Ona güvenme, o bir Hırsız!

1.1K 79 100
                                    

Ertesi gün

Çakır giyinip aşağı inmiş sonra da yemek salonuna girmişti. Onun dışında herkes masada bulunuyordu.

Çakır - Günaydın.

Herkes - Günaydın!

Çakır - Bakıyorum da enerjiler yerine gelmiş, akşam bir değişiktiniz.

Balaban B - Değişik?

Dedi çatık kaşlarla ilk aileye sonra da ona bakmıştı, çalışmak adına yanlarından ayrıldığı için ne olduğunu bilmiyordu. Çakır'sa yerine oturunca tekrar konuşmuştu.

Çakır - Ferman ve Derman salonda uyuyordu, Ferkan'ın her an uyuyacak gibi bir hâli vardı. Ama odasına çıkmaya erinmiş, lakin kahveyle bile kendine gelemeyince pes edip odasına gitti. Amcamla Dağhan'sa çok sessizdi, birşey oldu sandım ama yemekten dediler. Hâlbuki aynı yemeği bende yedim.

Mirza B - Dediğim gibi yemek sonu oldu, bir keyifizsizdik.

Dedi kahvaltı ederek, Çakır ise tam ona cevap verecekken gördüğü görüntüle gülümseyip şunu söylemişti.

Çakır - Abisinin gülü tek ekmek kemirme, sen fare misin?

Ferkan - Sonunda fare de olduk, var mı başka bir lakap?

Çakır - Boncuğum, yavru kurt, yeşil... Aşk olsun abiciğim neden küfreder gibi bakıyorsun? Ben şimdi ne dedim?

Diyince aile gülmemek için zor durmuştu, Ferkan ise homurdanmaya benzer bir ses çıkartınca Çakır sırıtmıştı. Onunla uğraşmaya bayılıyordu.

Şirket gezisi...

Ferkan - Odan güzel, sevdim.

Dedi orda ki büyük koltuğa oturarak, Balaban Bey ise gülümsemeyle kendi koltuğuna oturup telefonu eline aldı.

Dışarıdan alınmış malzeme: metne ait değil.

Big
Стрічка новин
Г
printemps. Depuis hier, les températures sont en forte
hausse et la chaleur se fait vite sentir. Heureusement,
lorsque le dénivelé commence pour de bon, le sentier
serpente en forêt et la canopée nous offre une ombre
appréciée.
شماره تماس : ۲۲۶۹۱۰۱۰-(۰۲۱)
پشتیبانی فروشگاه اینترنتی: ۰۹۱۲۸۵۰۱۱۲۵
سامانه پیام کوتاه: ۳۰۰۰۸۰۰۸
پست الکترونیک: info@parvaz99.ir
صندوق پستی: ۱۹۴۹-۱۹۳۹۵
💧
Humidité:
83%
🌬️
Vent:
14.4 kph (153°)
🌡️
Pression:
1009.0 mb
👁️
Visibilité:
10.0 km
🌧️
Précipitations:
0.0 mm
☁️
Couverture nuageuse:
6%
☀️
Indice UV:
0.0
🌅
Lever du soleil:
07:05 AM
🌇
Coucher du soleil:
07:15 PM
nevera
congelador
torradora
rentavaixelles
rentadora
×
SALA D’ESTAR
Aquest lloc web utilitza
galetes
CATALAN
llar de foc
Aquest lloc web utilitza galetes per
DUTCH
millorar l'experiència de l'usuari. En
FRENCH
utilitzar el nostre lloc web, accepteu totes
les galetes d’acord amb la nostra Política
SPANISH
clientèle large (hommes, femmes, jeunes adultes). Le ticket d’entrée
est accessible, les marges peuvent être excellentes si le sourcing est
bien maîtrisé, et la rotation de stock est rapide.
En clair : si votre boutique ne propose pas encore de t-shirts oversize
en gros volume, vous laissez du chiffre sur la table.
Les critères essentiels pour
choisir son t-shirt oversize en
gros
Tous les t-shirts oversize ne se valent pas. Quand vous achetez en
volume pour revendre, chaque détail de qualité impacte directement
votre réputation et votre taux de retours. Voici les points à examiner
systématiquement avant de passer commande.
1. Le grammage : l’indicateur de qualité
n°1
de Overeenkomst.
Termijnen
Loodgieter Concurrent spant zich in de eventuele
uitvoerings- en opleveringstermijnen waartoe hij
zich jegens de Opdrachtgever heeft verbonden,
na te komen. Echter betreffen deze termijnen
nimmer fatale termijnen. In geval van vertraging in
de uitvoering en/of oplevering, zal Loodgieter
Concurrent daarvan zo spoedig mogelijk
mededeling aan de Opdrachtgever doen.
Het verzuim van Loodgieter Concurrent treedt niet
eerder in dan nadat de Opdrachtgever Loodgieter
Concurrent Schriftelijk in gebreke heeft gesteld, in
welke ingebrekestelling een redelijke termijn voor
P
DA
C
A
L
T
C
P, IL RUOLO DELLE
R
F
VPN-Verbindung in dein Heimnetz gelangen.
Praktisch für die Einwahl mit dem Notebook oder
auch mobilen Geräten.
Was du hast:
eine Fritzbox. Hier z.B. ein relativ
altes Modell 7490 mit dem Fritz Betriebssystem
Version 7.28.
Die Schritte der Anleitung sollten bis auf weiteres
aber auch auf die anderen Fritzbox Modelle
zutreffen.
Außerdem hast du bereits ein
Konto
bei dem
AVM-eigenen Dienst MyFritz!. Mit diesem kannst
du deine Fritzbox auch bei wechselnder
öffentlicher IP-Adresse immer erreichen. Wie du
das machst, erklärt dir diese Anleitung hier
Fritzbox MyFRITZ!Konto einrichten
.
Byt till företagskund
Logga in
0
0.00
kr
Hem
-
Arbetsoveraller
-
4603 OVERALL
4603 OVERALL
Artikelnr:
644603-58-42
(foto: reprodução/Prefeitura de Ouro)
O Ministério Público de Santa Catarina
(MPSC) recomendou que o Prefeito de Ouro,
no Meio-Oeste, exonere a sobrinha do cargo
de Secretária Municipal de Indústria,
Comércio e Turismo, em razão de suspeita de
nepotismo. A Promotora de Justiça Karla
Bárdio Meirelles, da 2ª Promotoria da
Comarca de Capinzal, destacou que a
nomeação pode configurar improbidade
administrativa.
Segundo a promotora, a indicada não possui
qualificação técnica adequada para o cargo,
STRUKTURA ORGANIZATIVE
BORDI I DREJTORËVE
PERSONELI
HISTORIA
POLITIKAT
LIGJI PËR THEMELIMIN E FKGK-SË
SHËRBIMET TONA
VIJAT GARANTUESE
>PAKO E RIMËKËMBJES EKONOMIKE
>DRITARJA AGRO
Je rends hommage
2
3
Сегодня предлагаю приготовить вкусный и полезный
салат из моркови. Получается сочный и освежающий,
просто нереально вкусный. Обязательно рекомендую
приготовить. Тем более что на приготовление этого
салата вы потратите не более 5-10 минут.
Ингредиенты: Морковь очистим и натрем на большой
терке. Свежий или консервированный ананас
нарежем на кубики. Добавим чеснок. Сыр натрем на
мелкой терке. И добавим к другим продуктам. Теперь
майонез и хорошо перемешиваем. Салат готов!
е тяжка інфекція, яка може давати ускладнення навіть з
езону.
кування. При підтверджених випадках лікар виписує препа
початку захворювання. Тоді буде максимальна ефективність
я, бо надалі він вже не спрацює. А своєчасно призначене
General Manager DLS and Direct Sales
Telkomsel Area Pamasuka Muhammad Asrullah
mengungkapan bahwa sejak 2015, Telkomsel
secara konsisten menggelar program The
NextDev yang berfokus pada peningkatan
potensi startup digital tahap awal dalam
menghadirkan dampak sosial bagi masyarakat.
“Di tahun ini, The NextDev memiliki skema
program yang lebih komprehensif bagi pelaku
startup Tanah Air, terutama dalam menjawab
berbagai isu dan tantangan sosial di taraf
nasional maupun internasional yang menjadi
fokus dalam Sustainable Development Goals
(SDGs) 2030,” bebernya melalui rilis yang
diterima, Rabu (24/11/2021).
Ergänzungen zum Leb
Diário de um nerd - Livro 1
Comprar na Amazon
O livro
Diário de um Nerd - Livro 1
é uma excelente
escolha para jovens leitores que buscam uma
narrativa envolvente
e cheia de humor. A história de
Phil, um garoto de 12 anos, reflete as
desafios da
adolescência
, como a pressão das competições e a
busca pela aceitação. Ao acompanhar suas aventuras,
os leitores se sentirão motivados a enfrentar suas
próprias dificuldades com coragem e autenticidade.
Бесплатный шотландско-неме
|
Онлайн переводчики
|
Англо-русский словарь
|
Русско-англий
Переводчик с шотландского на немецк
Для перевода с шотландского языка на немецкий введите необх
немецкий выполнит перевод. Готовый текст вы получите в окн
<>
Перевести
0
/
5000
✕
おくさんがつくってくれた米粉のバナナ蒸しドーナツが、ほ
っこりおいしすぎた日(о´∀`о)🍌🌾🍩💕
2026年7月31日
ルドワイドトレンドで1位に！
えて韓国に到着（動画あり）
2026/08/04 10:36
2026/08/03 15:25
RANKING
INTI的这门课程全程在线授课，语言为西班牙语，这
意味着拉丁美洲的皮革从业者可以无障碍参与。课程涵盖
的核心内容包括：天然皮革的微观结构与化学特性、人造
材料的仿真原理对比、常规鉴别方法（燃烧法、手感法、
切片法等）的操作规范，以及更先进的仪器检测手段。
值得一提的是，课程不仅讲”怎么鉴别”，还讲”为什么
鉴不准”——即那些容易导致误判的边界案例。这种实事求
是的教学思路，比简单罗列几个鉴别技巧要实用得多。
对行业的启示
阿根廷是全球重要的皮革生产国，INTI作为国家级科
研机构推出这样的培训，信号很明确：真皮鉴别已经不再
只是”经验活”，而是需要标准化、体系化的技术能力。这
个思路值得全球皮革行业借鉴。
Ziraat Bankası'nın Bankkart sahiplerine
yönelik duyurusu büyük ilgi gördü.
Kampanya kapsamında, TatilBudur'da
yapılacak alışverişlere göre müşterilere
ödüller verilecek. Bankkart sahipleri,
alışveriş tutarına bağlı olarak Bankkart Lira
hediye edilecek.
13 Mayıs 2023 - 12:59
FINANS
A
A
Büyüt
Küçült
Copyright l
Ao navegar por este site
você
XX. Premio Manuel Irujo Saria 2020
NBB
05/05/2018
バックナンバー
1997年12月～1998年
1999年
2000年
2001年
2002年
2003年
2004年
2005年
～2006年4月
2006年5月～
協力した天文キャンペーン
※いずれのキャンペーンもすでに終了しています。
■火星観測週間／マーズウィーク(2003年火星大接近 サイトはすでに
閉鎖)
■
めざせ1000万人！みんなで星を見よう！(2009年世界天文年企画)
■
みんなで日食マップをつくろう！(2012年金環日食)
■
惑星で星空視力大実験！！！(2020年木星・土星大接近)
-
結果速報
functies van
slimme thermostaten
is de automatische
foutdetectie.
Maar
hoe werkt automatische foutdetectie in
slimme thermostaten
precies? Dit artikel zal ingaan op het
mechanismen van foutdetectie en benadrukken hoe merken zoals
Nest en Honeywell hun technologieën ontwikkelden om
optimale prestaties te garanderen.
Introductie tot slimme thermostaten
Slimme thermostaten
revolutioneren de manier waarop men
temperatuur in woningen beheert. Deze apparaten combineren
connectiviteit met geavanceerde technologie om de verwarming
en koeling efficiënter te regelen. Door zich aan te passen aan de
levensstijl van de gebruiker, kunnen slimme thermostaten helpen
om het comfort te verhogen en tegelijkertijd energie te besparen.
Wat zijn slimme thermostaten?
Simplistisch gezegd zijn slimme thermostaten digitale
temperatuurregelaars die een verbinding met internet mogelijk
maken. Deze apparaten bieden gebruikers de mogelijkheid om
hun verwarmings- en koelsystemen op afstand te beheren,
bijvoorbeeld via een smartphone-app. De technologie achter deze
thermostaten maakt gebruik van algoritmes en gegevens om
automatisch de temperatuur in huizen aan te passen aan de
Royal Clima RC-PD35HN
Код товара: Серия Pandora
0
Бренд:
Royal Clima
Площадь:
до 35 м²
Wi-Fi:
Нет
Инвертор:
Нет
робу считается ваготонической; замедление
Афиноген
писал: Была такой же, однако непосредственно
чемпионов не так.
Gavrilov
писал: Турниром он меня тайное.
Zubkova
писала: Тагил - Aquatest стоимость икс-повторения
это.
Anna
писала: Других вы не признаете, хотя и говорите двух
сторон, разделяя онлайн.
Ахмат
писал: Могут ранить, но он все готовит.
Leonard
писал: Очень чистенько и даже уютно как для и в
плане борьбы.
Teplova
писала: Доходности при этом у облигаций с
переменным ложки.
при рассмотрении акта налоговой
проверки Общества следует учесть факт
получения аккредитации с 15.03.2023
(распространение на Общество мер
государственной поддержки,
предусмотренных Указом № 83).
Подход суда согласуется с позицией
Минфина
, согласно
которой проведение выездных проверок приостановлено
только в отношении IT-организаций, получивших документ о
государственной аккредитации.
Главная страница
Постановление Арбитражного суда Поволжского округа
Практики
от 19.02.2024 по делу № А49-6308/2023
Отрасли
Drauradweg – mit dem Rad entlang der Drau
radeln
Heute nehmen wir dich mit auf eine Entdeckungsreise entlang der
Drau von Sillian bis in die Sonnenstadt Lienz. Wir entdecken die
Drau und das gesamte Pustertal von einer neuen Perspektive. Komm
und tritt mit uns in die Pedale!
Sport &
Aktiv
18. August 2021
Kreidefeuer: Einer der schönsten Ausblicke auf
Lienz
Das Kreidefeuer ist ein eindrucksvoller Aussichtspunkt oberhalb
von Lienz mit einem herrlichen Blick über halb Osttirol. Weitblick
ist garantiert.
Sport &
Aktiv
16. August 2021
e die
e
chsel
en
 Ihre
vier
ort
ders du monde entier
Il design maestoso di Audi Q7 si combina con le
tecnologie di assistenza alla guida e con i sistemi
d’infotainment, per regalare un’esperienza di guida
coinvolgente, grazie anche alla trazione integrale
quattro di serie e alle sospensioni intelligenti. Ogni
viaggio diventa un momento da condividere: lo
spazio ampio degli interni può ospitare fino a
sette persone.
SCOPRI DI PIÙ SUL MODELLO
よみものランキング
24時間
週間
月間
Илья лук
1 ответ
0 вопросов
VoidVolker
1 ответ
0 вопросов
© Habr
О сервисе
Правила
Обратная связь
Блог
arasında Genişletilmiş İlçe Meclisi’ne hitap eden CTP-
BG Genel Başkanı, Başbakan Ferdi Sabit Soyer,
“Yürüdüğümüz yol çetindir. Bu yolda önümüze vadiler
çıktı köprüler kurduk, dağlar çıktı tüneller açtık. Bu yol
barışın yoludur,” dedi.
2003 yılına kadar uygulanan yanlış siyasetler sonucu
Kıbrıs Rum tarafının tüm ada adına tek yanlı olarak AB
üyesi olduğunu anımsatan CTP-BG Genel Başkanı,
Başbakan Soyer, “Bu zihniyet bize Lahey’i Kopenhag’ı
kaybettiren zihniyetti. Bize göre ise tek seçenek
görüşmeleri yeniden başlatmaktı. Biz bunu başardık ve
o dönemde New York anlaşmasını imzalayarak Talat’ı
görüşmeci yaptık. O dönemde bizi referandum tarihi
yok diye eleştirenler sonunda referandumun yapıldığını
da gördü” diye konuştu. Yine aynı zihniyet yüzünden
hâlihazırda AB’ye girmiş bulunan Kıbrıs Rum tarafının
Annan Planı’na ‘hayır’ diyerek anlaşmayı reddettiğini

Balaban B - Kahve içer miyiz?

Ferkan - Sade olsun.

Balaban B - Iki sade kahve getir.

Diyip telefonu bıraktı, Ferkan ise etrafı inceliyordu. Oda griydi, masa üstünde aile resmi ve ayrıdan oğullarının olduğu resim vardı. Ferah bir odaydı.

Balaban B - Yeşilim bugün 3 tane toplantım var, o anlarda beni burda beklesen senin için sorun olur mu? Söz senin için telefonu açık tutarım ama senden ricam ben gelene kadar sadece mesaj at.

Ferkan - Tamam beklerim.

Balaban B - Sarj cihazı lazım olursa solda ki dolaptan alabilirsin. Zaten benim şarj cihazı telefonuna uyumlu, takabilirsin. Yemeği de dışarıda yeriz, burdan az ileride hoş bir restaurant vardı.

Ferkan - Yemekleri nasıl?

Dedi merakla, sonuçta bu çok önemliydi. Kötüyse yemek saçma olurdu ama o güzeldir diye umuyordu. Çünkü onun bildiği Balaban Bey asla kötü yemek yemezdi, hep en iyiye kaçardı.

Balaban B - Bence güzel, ancak ben öyle yerleri sevmem dersen başka bir yere gidebiliriz.

Ferkan - Bilemedim, şuan aç değilim.

Balaban B - O zaman ne yemek istediğimize acıktığımız an karar verelim. Ne dersin?

Ferkan - Tamam bana uyar.

Balaban B - Canına kurban olduğum, nasılsa uslu benim oğlum.

Ferkan - Seninle kendimi çocuk gibi hissediyorum. Neden ayarlarımı bozdun?

Dedi mırıldanarak ama babası duymuştu, o anda kapı çalmış Balaban Bey'in gel demesiyle de kahveler gelmişti. Kahveyi getiren kadınsa servisini yapıp çıkmıştı. Onlarsa sohbete devam etmişti, bir yandan da kahveleri içiyorlardı.